The past decade saw the discovery of a phenomenon called photonic nanojet in which a jet-like light wave with a subwavelength beam waist could be obtained with quite simple geometry. Such discovery can be credited to the everlasting desire amongst scientists to manipulate the flow of light. These scientific conquests have seen the development of nano-optical systems and state-of-the-art micro-fabrication techniques necessary to fabricate materials and devices. Since its discovery, the photonic nanojet effect has been extensively studied with various potential applications developed and demonstrated. Measures to improve the performance of photonic nanojets have also been proposed, with the most recent one being tuning of the photonic nanojets by use of an external stimuli, where, liquid crystals/phase change materials can be utilized. Unfortunately, for such tunable photonic nanojet systems, not much has been done to elucidate the effects due to effective refractive indices control.

Professor Tatsunosuke Matsui and Kazuya Tsukuda from Mie University in Japan reported direct experimental observation of electrically tunable photonic nanojets generated from self-assembled liquid crystal microdroplets, formed by dispersing nematic liquid crystals in polymer matrix. They purposed to show what they believed to be the first direct imaging of such a tunable photonic nanojet, utilizing a self-assembled liquid crystal microdroplet. Their work is published in the research journal, Optics Letters.

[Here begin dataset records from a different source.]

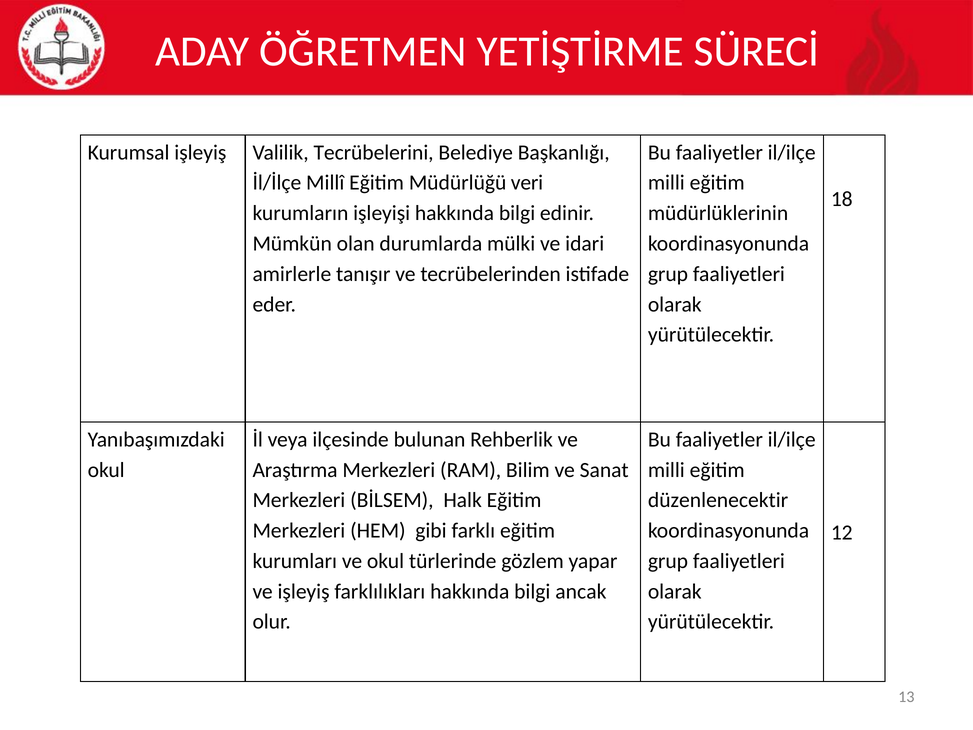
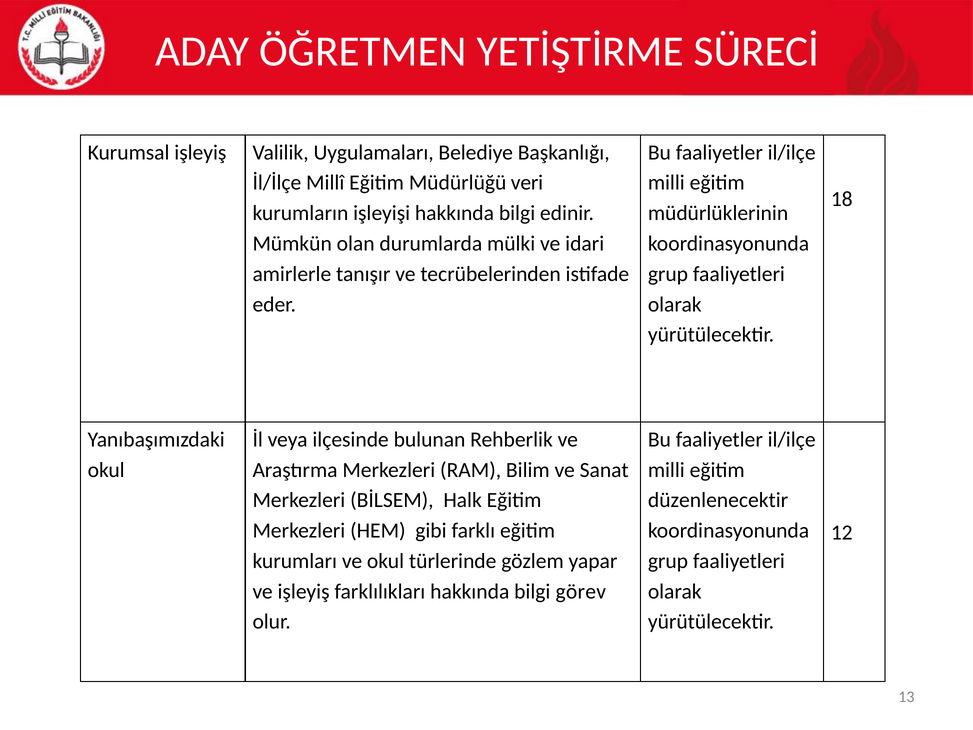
Tecrübelerini: Tecrübelerini -> Uygulamaları
ancak: ancak -> görev
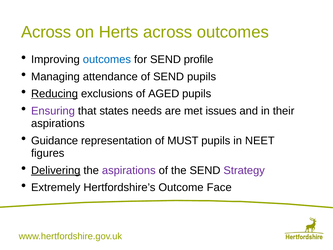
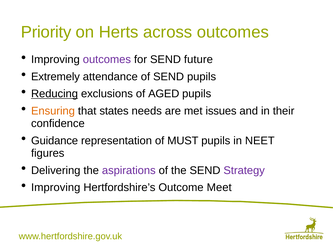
Across at (46, 32): Across -> Priority
outcomes at (107, 59) colour: blue -> purple
profile: profile -> future
Managing: Managing -> Extremely
Ensuring colour: purple -> orange
aspirations at (58, 123): aspirations -> confidence
Delivering underline: present -> none
Extremely at (56, 187): Extremely -> Improving
Face: Face -> Meet
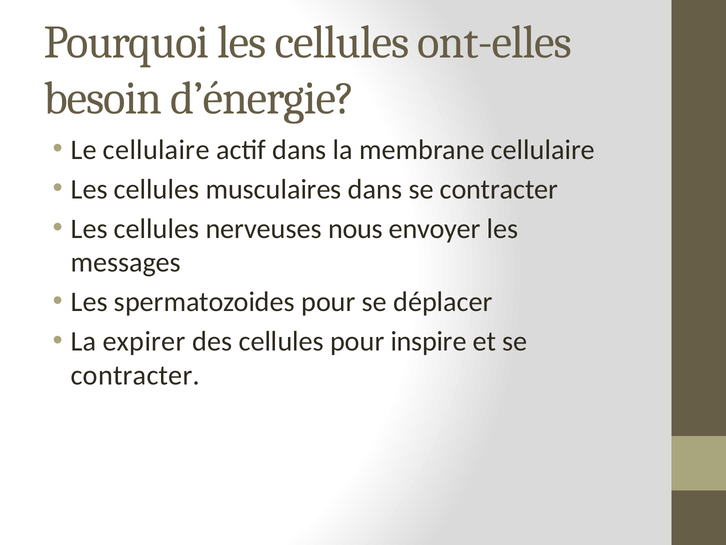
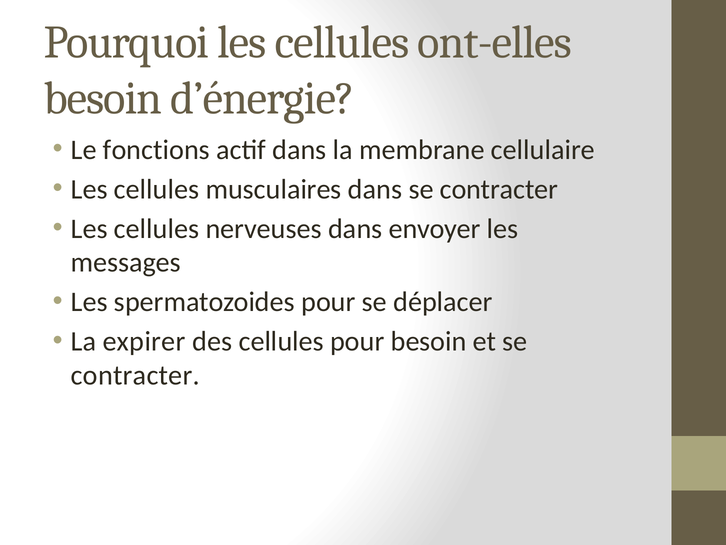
Le cellulaire: cellulaire -> fonctions
nerveuses nous: nous -> dans
pour inspire: inspire -> besoin
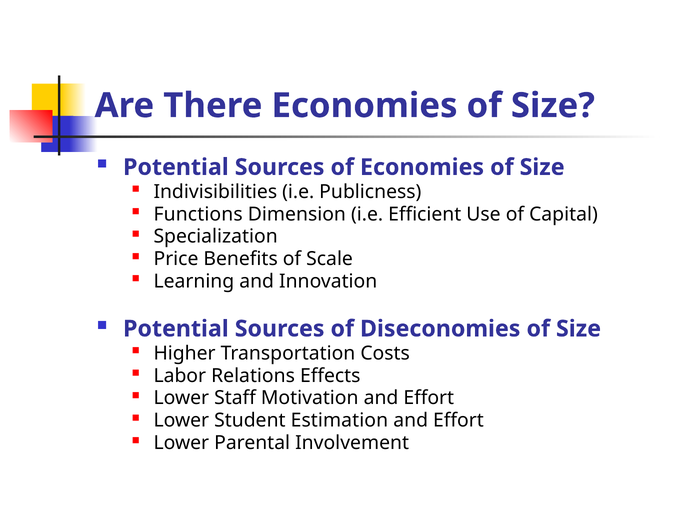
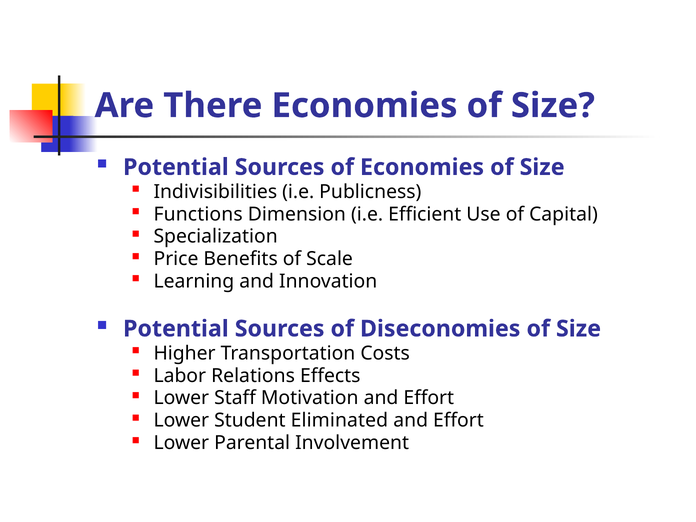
Estimation: Estimation -> Eliminated
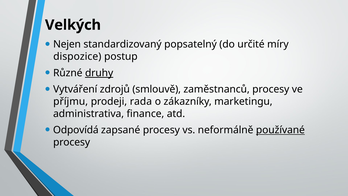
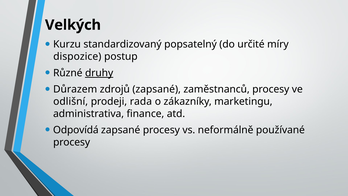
Nejen: Nejen -> Kurzu
Vytváření: Vytváření -> Důrazem
zdrojů smlouvě: smlouvě -> zapsané
příjmu: příjmu -> odlišní
používané underline: present -> none
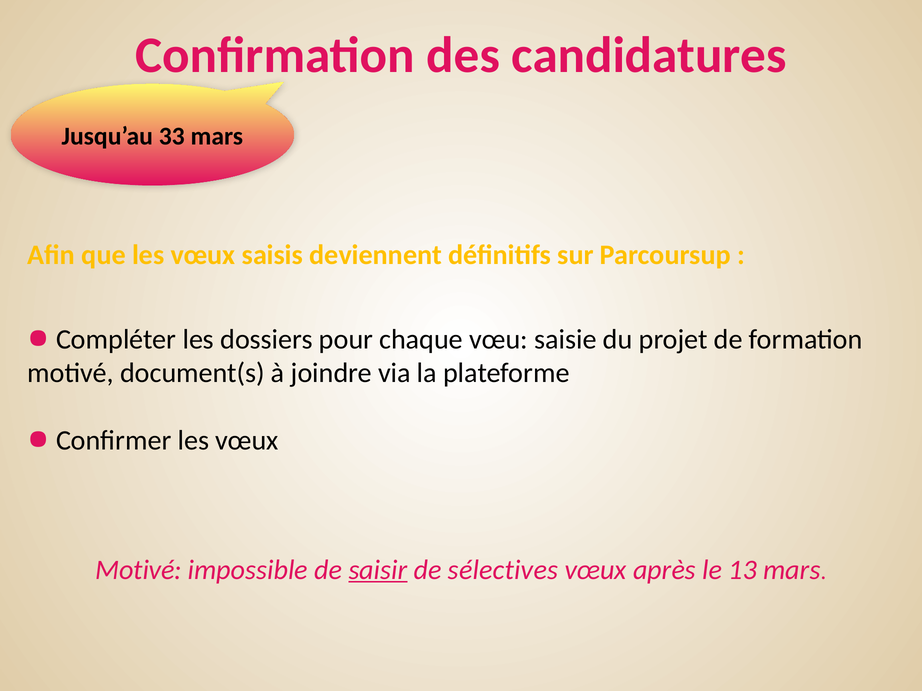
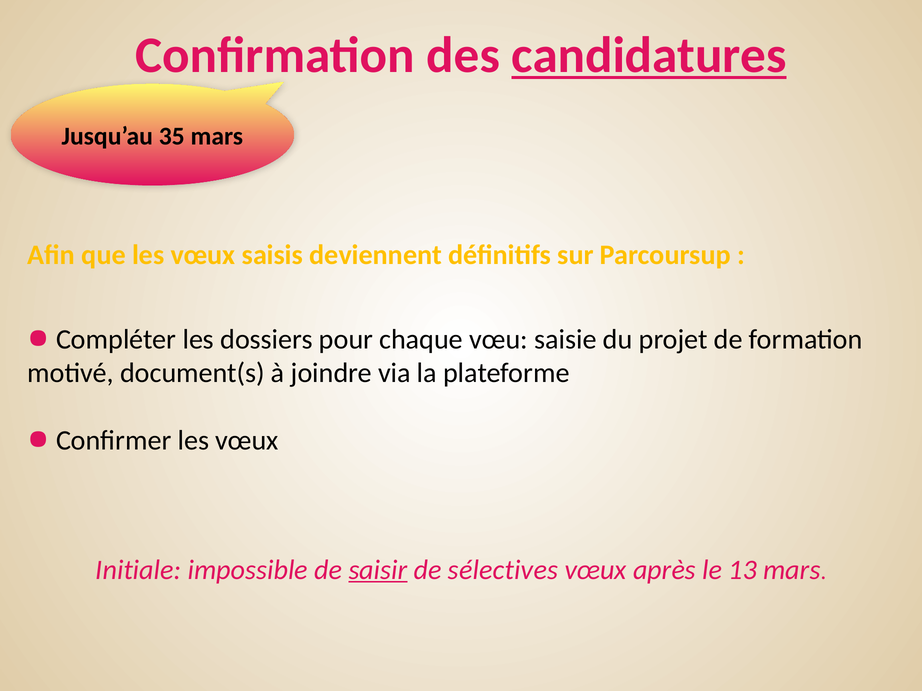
candidatures underline: none -> present
33: 33 -> 35
Motivé at (139, 570): Motivé -> Initiale
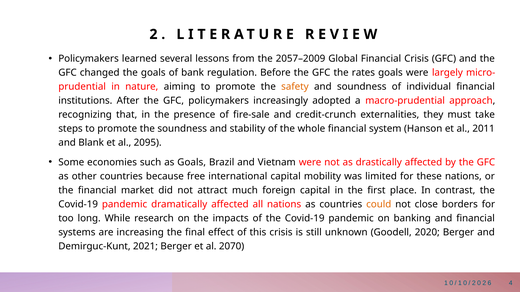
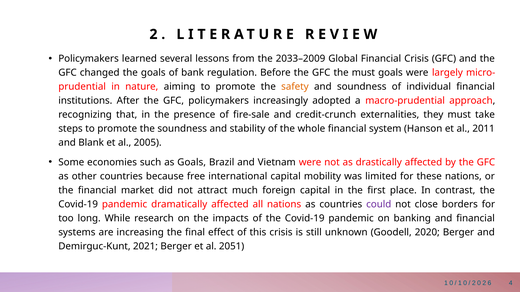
2057–2009: 2057–2009 -> 2033–2009
the rates: rates -> must
2095: 2095 -> 2005
could colour: orange -> purple
2070: 2070 -> 2051
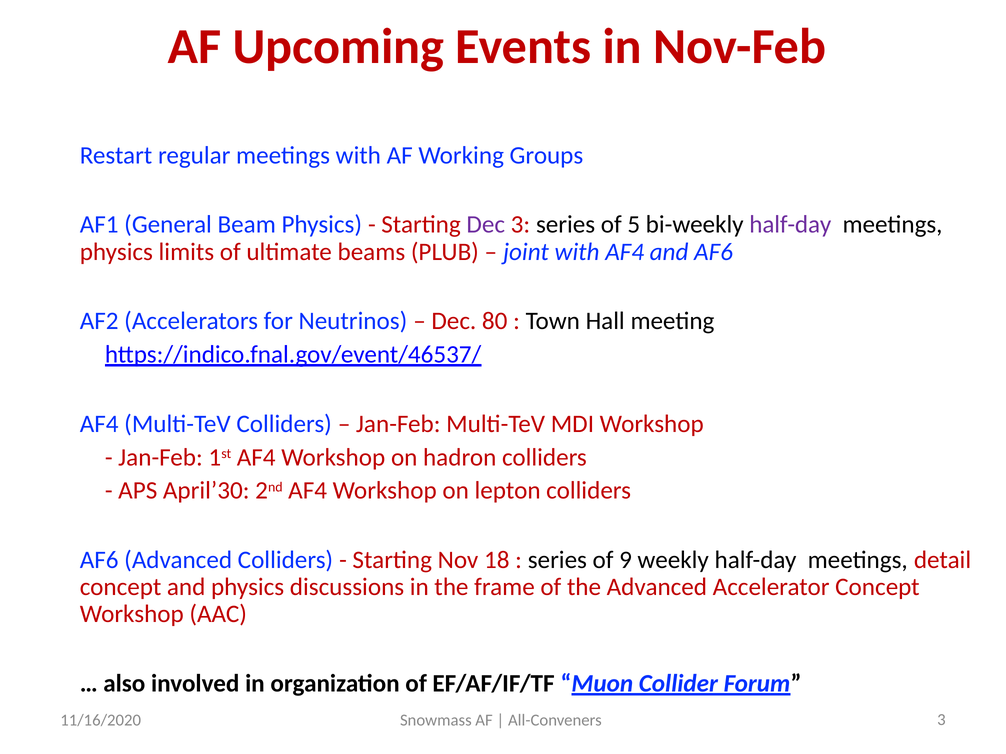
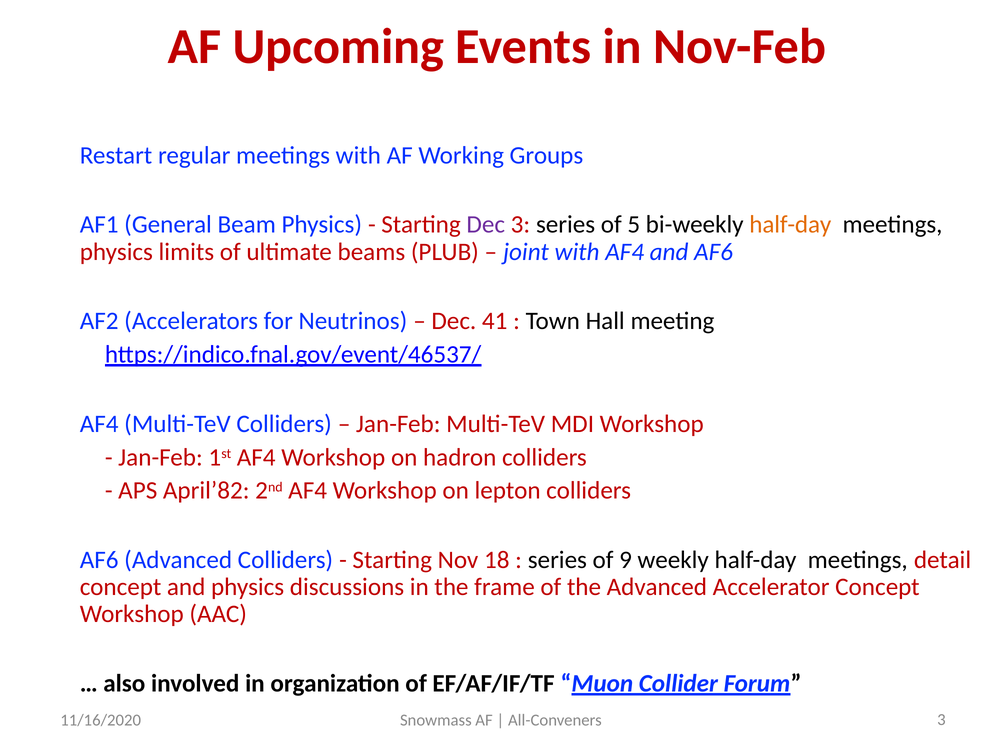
half-day at (790, 225) colour: purple -> orange
80: 80 -> 41
April’30: April’30 -> April’82
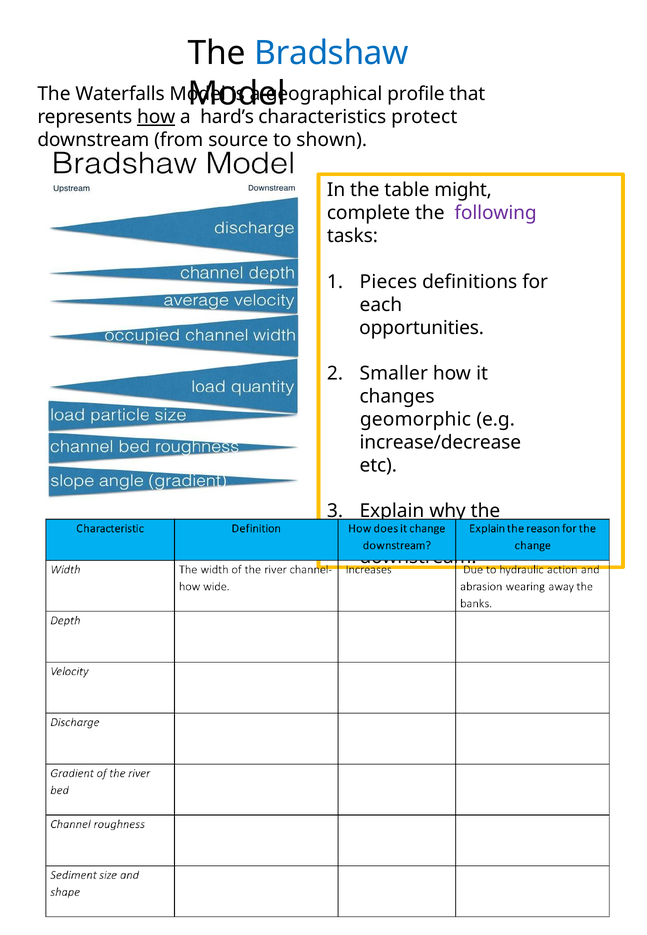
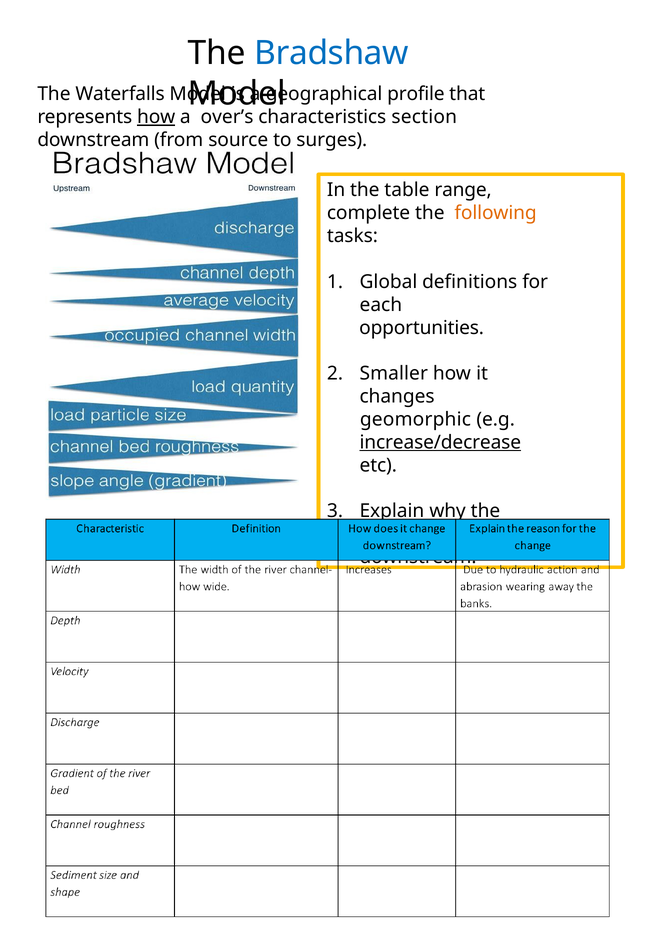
hard’s: hard’s -> over’s
protect: protect -> section
shown: shown -> surges
might: might -> range
following colour: purple -> orange
Pieces: Pieces -> Global
increase/decrease underline: none -> present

They utilized nematic liquid crystals and polydimethylsiloxane to obtain the liquid crystal microdroplets. The researchers employed their home built laser-scanning confocal microscope system to undertake direct observations of the photonic nanojets. The team then introduced the mixture by a capillary action into the cell, which consisted of two glass slides coated with indium-tin-oxide as electrodes for voltage application. The team then applied heat onto the sample. Later, optical measurements were carried.

The authors observed that the photonic nanojets from a self-assembled liquid crystal microdroplet showed better performances, such as longer propagation length and higher brightness, than those from the silica microsphere in the air, which might be attributed to a better index contrast in E7 nematic liquid crystal and polydimethylsiloxane polymer matrix. Additionally, they realized that some of the fundamental properties of the photonic nanojets, such as beam length and the intensity enhancement, could be tuned by applying external voltage due to the field-induced reorientation of liquid crystal molecules in the microdroplet.

Tatsunosuke Matsui and Kazuya Tsukuda study presented the first ever experimental observations from a tunable photonic nanojet generated from a self-assembled liquid crystal microdroplet. The researchers have shown that their device can be operated with low applied voltage of a few volts, just as in the liquid crystal display devices. Therefore, such electro-tunable photonic nanojets from self-assembled liquid crystal microdroplets may open the way for the development of novel types of micro-optical devices for optical data storage, spectroscopy, super-resolution microscopy, optical lithography amongst other fields.